Mal Griffiths

Personal information
- Full name: William Maldwyn Griffiths
- Date of birth: 8 March 1919
- Place of birth: Merthyr Tydfil, Wales
- Date of death: 5 April 1969 (aged 50)
- Place of death: Wigston Magna, England
- Position: Outside right

Senior career*
- Years: Team / Apps / (Gls)
- 1935–1938: Arsenal / 9 / (5)
- 1936–1937: → Margate (loan)
- 1938–1956: Leicester City / 373 / (66)
- 1956–1957: Burton Albion

International career
- 1947–1954: Wales / 11 / (2)

= Mal Griffiths =

Welsh footballer

William Maldwyn "Mal" Griffiths (8 March 1919 – 5 April 1969) was a Welsh footballer who played as an outside right for Leicester City and Wales.

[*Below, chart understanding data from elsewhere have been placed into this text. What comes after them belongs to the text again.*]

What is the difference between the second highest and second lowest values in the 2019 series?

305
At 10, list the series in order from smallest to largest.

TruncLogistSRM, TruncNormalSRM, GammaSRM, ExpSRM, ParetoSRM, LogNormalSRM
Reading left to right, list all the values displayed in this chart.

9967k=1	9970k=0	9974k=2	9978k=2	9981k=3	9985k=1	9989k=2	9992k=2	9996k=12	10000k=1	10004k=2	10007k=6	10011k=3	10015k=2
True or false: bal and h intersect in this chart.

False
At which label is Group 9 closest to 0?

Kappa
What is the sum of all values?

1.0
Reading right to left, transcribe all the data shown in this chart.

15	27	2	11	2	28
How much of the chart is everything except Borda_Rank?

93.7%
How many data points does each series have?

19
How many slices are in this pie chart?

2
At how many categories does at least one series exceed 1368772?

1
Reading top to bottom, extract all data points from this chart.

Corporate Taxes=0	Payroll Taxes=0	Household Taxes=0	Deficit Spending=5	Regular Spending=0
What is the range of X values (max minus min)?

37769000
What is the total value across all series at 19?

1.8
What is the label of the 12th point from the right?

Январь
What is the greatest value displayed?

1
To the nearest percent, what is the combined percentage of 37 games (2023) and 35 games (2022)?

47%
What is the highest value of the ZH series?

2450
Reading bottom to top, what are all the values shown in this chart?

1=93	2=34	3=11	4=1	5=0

Born in Merthyr Tydfil, Griffiths started out in local football before signing for Arsenal. After a spell at Arsenal's nursery club Margate he returned to the senior team and played nine league games (scoring five goals) in 1937–38 as Arsenal won the old First Division.

He moved to Leicester City for the 1938–39 season, and went on to play 373 League games for the Foxes over the next 18 years. He also made 36 FA Cup appearances for Leicester, and along with wartime games, his overall total appearances numbered 420, with 79 goals scored. He finished his career with Burton Albion.

Griffiths also won eleven caps for Wales, scoring two goals.